▶ _Action item_: Exact transcription of the records is required.

▶ _Stored data_:

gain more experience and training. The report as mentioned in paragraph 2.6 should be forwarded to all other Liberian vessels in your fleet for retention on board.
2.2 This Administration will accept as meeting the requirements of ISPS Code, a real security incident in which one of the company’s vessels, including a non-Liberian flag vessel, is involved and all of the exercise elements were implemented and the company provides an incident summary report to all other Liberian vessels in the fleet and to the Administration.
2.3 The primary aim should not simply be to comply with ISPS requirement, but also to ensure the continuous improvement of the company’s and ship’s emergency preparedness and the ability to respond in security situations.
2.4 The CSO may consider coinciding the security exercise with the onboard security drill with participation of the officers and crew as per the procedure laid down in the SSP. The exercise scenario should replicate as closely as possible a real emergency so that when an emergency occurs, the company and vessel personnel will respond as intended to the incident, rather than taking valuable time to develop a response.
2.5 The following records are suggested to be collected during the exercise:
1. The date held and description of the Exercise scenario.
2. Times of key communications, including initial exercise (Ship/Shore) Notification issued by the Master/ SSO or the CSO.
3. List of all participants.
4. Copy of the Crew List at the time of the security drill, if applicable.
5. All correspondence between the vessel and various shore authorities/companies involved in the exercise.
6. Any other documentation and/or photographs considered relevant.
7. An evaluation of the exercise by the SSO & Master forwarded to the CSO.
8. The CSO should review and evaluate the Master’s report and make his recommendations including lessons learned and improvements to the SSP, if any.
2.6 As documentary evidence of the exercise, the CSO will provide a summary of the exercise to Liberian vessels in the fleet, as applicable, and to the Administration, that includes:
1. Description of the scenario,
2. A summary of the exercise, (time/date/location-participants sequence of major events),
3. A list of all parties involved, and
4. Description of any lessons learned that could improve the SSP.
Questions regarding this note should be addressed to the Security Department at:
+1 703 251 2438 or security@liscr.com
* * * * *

▶ _Exercise solution_:
gain more experience and training. The report as mentioned in paragraph 2.6 should be forwarded to all other Liberian vessels in your fleet for retention on board.
2.2 This Administration will accept as meeting the requirements of ISPS Code, a real security incident in which one of the company’s vessels, including a non-Liberian flag vessel, is involved and all of the exercise elements were implemented and the company provides an incident summary report to all other Liberian vessels in the fleet and to the Administration.
2.3 The primary aim should not simply be to comply with ISPS requirement, but also to ensure the continuous improvement of the company’s and ship’s emergency preparedness and the ability to respond in security situations.
2.4 The CSO may consider coinciding the security exercise with the onboard security drill with participation of the officers and crew as per the procedure laid down in the SSP. The exercise scenario should replicate as closely as possible a real emergency so that when an emergency occurs, the company and vessel personnel will respond as intended to the incident, rather than taking valuable time to develop a response.
2.5 The following records are suggested to be collected during the exercise:
1. The date held and description of the Exercise scenario.
2. Times of key communications, including initial exercise (Ship/Shore) Notification issued by the Master/ SSO or the CSO.
3. List of all participants.
4. Copy of the Crew List at the time of the security drill, if applicable.
5. All correspondence between the vessel and various shore authorities/companies involved in the exercise.
6. Any other documentation and/or photographs considered relevant.
7. An evaluation of the exercise by the SSO & Master forwarded to the CSO.
8. The CSO should review and evaluate the Master’s report and make his recommendations including lessons learned and improvements to the SSP, if any.
2.6 As documentary evidence of the exercise, the CSO will provide a summary of the exercise to Liberian vessels in the fleet, as applicable, and to the Administration, that includes:
1. Description of the scenario,
2. A summary of the exercise, (time/date/location-participants sequence of major events),
3. A list of all parties involved, and
4. Description of any lessons learned that could improve the SSP.
Questions regarding this note should be addressed to the Security Department at:
+1 703 251 2438 or security@liscr.com
* * * * *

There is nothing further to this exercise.